A recent Wamda article explored the benefits of partnerships between corporations and startups. For startups, access to experience and distribution channels proved particularly salient. By contrast, among large businesses, access to nimble research and development teams is an important driver for closing deals.

Yet, recent findings by the Wamda Research Lab (WRL) indicate that partnerships between startups and established businesses in MENA aren't as common as they are needed. There may be several reasons for the demand-partnership gap. One of them goes directly to entrepreneurs’ expectations of what a partnership with a corporation can deliver. Simultaneously, among corporations there appears to be limited appreciation of the benefits that may be gained through working with small businesses.

Partners for scale

A recent WRL survey revealed that 40% of early-stage companies in the sample foresaw paths to scale through partnerships with large corporations. The finding illustrates that founders and startup management teams understand the value that they stand to gain through established distribution channels, typically one of the resources large corporations possess.  

But only 10% of startup survey respondents actually succeeded in securing a corporate partnership. Worse, three of every four companies with an active interest in working with large established businesses have failed to do so. While there may be many reasons for that, including a lack of business readiness, at least part of the gap is explained by perceptions of startups among corporations.

The corporate perspective 

WRL data suggest that some of the challenge in getting corporations and startups to work together may be related to the lack of interest among corporations themselves. First, interview respondents from large companies – who may not be representative – communicated a lack of faith in the capacity of startups to deliver high-value goods or services that they may benefit from. A great deal of operational efficiency is gained through experience – and corporate respondents seemed to feel that startups may be unable to deliver without that experience. In essence, startups suffer from a credibility deficit, which, justified or not, limits the willingness of corporations to work with them.  

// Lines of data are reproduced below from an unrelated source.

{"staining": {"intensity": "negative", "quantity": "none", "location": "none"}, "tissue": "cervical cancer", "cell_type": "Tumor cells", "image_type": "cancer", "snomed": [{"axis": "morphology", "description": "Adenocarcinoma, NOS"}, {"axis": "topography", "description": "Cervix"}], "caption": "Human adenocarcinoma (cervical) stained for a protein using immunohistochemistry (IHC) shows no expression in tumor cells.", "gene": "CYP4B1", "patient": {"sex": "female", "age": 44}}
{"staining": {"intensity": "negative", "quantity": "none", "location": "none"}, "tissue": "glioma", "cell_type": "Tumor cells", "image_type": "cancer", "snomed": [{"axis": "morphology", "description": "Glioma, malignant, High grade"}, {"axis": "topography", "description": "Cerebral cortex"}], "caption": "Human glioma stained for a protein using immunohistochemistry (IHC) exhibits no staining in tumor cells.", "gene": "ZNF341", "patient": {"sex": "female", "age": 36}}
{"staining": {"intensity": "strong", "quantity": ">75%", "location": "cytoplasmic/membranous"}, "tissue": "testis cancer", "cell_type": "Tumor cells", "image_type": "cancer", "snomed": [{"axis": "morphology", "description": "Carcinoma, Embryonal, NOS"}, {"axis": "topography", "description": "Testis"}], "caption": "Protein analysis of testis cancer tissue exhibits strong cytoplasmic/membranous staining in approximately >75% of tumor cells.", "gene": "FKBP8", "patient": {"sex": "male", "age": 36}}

Corporate respondents made a second, related point. Startups, unless they are highly technical or already operating at scale, may find that the value they can deliver is just not enough to make a deal worthwhile for their potential corporate partners. Founders and their teams may have a good sense of what they’d like to deliver at scale, but by virtue of their small size they may not be perceived to be effective strategic partners.

Facilitating partnerships

Perceptions matter, but they can be changed. The fact is that a thoughtful, well-structured partnership may serve both startups and their corporate clients in the manner recounted here.

Policymakers and other ecosystem catalysts have a responsibility to facilitate successful partnerships. They may offer opportunities for startup and corporate actors to meet, or they can actively promote externships – a type of temporary corporate-startup talent swap. They may also actively communicate the potential benefits to the parties of a partnership.